Wednesday July 11, 2012
Written by Christopher Osborn
What a day!! We woke up at 5:45 and found that we were already late... We made the trek to the KCC, where we prepared for the race to Bofu. This race is a pretty big deal. People come from all of the villages to get a chance to run a 7.2 mile race, across the arid Kenyan hills, for a monetary prize of great value. When we arrived at the KCC around 7:00, there were already over 50 Kenyans waiting. And the race starts at 8.
We ate breakfast at the luxurious KCC, which is a 5-star hotel compared to our dirt floor huts. Most of the youth ate scones, while several of us, the ones who were going to run, stuffed them in our packs for after the race. We tied our shoes, filled our bottles, and pinned our numbers on. Since Kenyans run at leopard speed, all white people were allowed to start the run with the women, who began the race 20 minutes before the men. We took a photo with all of the runners and lined up. I heard someone yell something and we started running.
|The road to Bofu|
I found myself left far behind by the women, who sprinted from the start...and didn't stop! I ran down the road, which is just a wider dirt path. I ran up and down hills, looking out over the valley as I went. This place is simply beautiful! It is dry and dusty, but the streams are lined by massive palm trees. This view is what kept me going when I wanted to give up and walk. Looking out at this amazing 360 degree view, and stepping back a bit and thinking, "I am in Kenya, in Kenya, running the longest run I've ever ran, against Kenyans, who are not only twice as fast as me, but are barefoot! I can keep going."

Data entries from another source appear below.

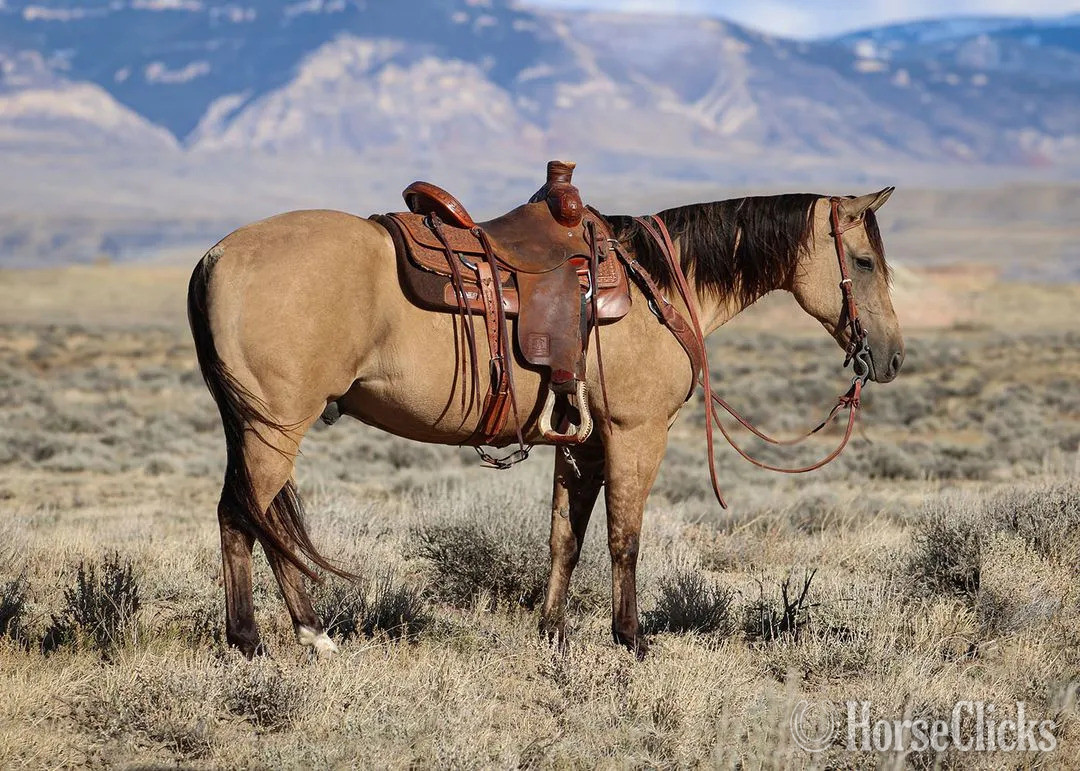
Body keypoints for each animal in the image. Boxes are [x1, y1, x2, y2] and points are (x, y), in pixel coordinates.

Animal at [187, 187, 905, 659]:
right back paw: (254, 641)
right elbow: (624, 538)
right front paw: (631, 639)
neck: (658, 284)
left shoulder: (581, 441)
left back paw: (310, 634)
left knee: (265, 519)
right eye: (865, 261)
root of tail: (214, 256)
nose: (892, 356)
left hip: (258, 427)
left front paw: (552, 631)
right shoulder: (635, 433)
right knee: (241, 516)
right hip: (275, 426)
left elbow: (566, 535)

|Christopher running to Bofu|
As with every day, every twenty or so steps someone would yell "Jambo!" and I would reply with "Jambo!". I especially love it when the children yell jambo. Some of the adults would go on to say something in Swahili or Duruma and I would just smile back, because I can't understand one word they say. Every so often, I would pass one of the checkpoints where the others were waiting to hand out water. Unfortunately, the water isn't safe for us to drink, so I would run past just saying hello and receiving some encouragement.
|Water station along the race route|
I knew that the men were fast, but it surprised me when the men would pass me at double my speet, and that's not all, while we were going up a hill.

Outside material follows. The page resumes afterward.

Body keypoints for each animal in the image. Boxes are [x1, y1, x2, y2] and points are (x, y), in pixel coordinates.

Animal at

When we reached Bofu, a small group of children started running with me after greeting me with "Jambo!". They ran with me until just before the finish line, which was a row of yelling Kenyans. I nearly collapsed when I stopped running and Jami was there asking if I needed any water. I realized that I had completely forgotten about the liter water bottle I was carrying!
I found Chase, who had somehow finished 3rd, (of the women...) and we sat down, ate our scones, and took a break. All of the runners were given a T-shirt, a wristband, and a packet of swedish fish! Boy oh boy! I have never enjoyed swedish fish so much before! And then another photo was taken, this time with all of the runners in their T-shirts.

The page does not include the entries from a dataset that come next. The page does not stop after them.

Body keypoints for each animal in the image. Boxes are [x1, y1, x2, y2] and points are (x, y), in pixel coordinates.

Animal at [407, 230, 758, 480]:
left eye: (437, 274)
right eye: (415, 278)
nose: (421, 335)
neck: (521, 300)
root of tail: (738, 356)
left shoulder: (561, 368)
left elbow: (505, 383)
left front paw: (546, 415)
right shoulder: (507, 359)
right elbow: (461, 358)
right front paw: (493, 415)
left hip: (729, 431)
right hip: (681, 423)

|All the runners in their race t-shirts|
A small parade arrived. It was made up of several women dancing and a few men in cultural clothing with leather straps on their legs that had cans with rocks in them. They would stomp and dance, creating a strong beat. We paraded/danced over to the new two-room classroom. The building was dedicated and many more pictures were taken, the entire time the dancers outside still dancing. We walked over to a row of holes and every visitor got to plant and water a sapling. There was a large ceremony and it seemed that all of Bofu was there. The Skonnard family and the Guest family were thanked in an elaborate ceremony and given Doruma names. There were several activities and dances and songs for entertainment and at the end several people spoke. We walked over to the vans and had the opportunity to ride back to Vikolani.
|Dancers at Bofu celebration|
We had cabbage and ugali for lunch and most of the guys fell asleep in their hammocks. Benny, Caleb and I sat down in the hut and wrote in our journals for a while, trying to catch up because we have been so busy there hasn't been much time to write. We took turns in the showers because we didn't exactly smell like fresh linen after the race. There wasn't any warm water at the time, so my shower consisted of a cold bucket of water and an extra shirt for a towel. But did that feel great! I fixed our door handle because Ted was asleep. It is normally Ted's job because he designed the rope with knots tied on the ends fed through a hole. Normally, when it breaks, someone yells, "TED!! You're door broke again!" and he comes and fixes it.
We broke out the guitars and ukelele and started playing and singing when a boy named Edwin came to our camp to teach us how to make slingshots. He started by showing us how to make marbles from the dirt. He made a pile of dirt and poured some water into the center and mixed it into a clay. After he would roll small balls and set them out to dry. We made our slingshots with his help and tried to shoot them. Benny and Gary can both hit a pole at over 10 yards!
|The youth practicing with their new slingshots|
We headed back inside and continued writing in our journals. All of the sudden Garey runs into the room and yells, "Chris!! I have some stuff for you!" We share our handwritten dictionaries.